> _Work task_:
Filter task. Return each line of the material that holds the string "linejoin".

──────── Dataset records ────────

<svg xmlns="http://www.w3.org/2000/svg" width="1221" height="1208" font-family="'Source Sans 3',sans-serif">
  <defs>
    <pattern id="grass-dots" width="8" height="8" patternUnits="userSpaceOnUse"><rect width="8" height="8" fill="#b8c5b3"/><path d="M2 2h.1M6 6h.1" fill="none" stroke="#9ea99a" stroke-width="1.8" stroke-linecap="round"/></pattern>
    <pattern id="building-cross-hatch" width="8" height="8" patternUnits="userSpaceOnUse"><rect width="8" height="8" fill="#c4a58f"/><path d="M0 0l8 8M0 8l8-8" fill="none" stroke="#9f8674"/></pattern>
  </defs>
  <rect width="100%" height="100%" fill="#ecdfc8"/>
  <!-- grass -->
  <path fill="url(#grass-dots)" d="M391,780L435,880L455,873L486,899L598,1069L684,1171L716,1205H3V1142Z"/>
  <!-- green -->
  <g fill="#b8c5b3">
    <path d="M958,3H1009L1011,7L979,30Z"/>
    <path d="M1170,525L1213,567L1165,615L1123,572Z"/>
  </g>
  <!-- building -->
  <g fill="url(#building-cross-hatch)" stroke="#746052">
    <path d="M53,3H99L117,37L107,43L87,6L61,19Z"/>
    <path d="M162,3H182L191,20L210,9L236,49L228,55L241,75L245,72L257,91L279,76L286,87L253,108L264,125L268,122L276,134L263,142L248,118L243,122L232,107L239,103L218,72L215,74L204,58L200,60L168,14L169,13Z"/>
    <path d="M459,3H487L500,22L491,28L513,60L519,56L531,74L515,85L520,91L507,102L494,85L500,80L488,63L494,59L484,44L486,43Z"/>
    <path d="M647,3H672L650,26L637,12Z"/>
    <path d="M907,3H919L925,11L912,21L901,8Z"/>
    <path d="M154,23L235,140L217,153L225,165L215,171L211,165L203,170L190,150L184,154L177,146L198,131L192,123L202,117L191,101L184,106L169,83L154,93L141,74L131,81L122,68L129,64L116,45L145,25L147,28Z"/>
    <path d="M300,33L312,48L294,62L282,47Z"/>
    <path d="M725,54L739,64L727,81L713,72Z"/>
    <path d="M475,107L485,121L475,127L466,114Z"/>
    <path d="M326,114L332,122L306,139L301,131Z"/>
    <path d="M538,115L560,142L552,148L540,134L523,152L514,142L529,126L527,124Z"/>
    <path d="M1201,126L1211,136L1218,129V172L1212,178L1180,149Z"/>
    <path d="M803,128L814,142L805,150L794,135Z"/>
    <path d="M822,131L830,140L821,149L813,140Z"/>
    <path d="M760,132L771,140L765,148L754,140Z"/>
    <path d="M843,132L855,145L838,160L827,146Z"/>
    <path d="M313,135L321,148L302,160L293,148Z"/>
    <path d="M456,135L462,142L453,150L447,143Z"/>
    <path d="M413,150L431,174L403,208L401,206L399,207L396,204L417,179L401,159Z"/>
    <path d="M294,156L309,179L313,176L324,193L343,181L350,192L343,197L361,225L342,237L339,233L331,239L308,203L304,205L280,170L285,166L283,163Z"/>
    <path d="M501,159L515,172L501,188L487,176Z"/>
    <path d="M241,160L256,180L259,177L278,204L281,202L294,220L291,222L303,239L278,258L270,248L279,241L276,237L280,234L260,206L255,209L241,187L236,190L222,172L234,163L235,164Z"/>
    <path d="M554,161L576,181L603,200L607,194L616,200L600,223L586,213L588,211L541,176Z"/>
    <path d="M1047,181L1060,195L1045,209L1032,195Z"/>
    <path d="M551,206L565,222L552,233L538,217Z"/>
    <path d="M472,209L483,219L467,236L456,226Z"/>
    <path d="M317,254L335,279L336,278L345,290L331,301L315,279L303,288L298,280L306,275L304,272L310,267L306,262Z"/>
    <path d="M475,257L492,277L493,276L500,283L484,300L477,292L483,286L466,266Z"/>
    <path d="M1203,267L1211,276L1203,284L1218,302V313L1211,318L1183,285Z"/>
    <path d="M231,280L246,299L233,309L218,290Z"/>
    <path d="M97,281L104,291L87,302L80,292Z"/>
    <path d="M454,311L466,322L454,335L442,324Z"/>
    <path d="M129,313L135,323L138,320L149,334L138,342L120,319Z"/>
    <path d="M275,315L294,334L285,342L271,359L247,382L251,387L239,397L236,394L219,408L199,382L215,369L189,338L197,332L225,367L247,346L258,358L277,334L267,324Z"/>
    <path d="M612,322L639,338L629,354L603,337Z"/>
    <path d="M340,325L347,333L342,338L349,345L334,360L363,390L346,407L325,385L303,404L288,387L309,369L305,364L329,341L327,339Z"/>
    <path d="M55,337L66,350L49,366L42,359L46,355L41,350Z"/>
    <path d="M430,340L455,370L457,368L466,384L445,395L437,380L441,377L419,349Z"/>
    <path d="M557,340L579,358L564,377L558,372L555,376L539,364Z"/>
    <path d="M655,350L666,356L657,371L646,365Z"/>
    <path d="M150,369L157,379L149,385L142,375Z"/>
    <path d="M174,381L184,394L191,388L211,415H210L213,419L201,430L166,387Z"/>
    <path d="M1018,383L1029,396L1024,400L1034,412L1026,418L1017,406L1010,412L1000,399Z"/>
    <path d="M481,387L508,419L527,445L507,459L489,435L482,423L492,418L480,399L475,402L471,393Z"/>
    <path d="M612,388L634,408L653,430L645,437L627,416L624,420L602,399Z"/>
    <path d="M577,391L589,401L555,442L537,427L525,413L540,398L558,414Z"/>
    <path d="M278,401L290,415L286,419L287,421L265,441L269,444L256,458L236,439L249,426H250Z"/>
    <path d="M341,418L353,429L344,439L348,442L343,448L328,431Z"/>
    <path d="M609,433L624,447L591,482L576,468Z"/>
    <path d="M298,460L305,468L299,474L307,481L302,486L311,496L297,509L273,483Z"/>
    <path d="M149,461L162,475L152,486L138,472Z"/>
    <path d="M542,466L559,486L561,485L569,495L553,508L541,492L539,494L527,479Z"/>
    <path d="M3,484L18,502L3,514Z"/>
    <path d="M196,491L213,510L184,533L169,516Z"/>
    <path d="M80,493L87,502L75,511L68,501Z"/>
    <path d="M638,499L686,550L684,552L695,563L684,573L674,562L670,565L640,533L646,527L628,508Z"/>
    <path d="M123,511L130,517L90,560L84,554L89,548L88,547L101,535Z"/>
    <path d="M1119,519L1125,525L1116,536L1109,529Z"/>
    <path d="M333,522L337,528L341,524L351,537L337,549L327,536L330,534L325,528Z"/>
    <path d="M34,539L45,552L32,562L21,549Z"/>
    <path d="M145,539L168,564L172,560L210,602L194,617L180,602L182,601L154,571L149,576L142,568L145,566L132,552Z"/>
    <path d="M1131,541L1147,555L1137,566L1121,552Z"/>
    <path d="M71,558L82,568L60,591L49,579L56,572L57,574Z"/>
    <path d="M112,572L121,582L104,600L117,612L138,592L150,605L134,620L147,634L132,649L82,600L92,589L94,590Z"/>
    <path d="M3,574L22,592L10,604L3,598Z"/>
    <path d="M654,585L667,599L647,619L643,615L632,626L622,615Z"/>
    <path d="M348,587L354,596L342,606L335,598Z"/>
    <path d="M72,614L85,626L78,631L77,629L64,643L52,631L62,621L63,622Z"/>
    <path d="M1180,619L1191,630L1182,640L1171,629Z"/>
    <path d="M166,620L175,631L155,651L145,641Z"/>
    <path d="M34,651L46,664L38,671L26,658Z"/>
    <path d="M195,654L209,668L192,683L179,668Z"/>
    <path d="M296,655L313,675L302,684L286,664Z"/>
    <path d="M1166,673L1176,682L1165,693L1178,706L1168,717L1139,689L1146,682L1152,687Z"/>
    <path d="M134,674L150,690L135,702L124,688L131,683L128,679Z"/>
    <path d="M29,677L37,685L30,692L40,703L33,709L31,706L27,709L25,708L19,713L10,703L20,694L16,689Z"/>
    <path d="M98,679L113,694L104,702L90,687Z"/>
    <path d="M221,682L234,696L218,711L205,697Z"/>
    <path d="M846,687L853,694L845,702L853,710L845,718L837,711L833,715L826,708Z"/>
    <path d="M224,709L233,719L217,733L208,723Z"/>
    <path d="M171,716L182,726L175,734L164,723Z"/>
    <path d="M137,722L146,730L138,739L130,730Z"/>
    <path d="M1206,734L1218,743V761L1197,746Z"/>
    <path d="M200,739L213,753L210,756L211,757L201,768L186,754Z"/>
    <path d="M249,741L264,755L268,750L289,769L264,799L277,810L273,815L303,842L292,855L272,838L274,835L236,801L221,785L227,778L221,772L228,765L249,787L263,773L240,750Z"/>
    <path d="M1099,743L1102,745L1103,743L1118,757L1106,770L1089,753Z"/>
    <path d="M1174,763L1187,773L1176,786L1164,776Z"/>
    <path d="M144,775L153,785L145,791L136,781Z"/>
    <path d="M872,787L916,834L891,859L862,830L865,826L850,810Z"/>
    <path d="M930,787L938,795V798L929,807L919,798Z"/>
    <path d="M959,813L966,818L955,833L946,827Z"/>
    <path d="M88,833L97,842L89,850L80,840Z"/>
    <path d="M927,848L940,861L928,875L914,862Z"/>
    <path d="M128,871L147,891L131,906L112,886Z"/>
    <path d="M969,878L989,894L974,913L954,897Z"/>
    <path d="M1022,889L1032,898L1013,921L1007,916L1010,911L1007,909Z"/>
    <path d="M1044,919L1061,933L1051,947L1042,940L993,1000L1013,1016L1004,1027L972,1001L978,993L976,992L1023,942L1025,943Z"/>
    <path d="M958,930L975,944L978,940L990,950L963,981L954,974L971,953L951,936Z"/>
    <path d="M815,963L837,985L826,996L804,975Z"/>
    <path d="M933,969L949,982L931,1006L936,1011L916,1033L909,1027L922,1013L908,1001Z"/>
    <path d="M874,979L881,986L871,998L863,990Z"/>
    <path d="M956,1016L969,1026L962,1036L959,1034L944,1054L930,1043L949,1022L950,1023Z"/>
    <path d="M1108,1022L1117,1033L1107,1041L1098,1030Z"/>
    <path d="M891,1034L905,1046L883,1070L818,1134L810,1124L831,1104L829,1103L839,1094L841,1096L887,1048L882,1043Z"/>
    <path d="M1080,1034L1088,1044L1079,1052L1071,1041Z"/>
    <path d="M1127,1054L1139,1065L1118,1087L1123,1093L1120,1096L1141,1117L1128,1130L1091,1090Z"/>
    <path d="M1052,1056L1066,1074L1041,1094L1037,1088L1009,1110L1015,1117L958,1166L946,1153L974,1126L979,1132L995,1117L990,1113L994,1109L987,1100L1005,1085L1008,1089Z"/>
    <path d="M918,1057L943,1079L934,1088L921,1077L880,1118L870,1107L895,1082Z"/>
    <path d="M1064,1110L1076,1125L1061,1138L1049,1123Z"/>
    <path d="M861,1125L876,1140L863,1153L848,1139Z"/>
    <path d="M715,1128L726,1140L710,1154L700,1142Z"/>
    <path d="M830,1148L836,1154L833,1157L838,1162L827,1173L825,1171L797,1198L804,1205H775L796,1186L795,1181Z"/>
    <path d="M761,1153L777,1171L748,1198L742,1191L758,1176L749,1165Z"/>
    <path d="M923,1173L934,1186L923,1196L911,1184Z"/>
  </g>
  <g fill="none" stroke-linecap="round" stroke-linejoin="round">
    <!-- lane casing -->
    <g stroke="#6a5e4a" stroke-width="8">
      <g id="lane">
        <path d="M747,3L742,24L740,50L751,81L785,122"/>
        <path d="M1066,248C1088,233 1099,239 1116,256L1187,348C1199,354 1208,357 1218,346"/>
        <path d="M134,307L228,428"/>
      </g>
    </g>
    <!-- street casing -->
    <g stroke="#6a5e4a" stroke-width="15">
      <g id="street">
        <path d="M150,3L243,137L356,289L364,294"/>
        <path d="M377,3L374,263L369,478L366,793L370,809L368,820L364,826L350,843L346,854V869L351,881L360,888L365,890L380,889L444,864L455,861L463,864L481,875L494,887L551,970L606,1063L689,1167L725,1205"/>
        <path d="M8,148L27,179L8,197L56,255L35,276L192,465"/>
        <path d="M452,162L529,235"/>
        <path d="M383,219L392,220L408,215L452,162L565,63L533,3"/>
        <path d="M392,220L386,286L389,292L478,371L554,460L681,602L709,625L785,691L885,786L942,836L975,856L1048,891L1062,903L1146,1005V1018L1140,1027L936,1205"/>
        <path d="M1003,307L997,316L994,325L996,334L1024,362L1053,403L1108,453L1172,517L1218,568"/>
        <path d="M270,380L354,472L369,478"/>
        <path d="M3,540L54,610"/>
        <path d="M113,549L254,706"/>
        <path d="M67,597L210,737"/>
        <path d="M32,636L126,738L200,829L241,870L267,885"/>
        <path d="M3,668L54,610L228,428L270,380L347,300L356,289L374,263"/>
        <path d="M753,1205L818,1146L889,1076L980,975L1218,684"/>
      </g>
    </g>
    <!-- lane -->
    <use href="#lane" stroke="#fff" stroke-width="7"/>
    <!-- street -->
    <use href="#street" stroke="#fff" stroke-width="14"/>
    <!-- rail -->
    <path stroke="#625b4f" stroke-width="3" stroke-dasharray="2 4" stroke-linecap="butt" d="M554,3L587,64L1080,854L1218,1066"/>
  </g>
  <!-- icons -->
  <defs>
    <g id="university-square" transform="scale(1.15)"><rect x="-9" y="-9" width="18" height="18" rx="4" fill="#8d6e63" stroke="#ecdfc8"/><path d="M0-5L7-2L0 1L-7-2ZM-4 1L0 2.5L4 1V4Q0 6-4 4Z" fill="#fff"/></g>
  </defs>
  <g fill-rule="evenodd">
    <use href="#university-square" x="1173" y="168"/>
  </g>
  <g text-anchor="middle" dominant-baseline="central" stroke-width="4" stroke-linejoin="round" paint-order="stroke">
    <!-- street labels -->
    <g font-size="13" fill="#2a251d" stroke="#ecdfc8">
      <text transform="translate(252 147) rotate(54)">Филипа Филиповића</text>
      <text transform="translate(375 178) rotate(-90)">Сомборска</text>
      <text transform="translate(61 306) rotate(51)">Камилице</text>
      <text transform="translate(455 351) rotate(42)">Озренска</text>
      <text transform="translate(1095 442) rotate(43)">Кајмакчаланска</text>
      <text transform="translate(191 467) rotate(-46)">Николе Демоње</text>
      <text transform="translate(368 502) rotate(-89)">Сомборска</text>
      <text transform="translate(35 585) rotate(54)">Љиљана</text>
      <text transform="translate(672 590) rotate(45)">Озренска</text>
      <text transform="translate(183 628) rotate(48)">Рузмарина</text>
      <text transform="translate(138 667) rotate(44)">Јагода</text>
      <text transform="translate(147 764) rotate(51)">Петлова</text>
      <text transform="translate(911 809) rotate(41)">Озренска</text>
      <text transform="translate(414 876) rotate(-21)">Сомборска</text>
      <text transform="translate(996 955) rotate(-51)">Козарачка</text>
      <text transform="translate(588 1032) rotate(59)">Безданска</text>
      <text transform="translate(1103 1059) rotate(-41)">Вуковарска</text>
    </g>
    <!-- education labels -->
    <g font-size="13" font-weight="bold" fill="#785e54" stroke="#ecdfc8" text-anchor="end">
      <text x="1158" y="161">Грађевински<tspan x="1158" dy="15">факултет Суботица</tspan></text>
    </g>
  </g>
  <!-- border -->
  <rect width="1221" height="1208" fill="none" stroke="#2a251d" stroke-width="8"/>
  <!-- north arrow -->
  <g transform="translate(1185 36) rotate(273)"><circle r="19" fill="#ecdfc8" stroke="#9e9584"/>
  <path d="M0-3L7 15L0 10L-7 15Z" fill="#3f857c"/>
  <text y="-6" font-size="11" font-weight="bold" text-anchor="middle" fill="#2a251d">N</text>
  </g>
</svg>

────────

> _Response area_:
  <g fill="none" stroke-linecap="round" stroke-linejoin="round">
  <g text-anchor="middle" dominant-baseline="central" stroke-width="4" stroke-linejoin="round" paint-order="stroke">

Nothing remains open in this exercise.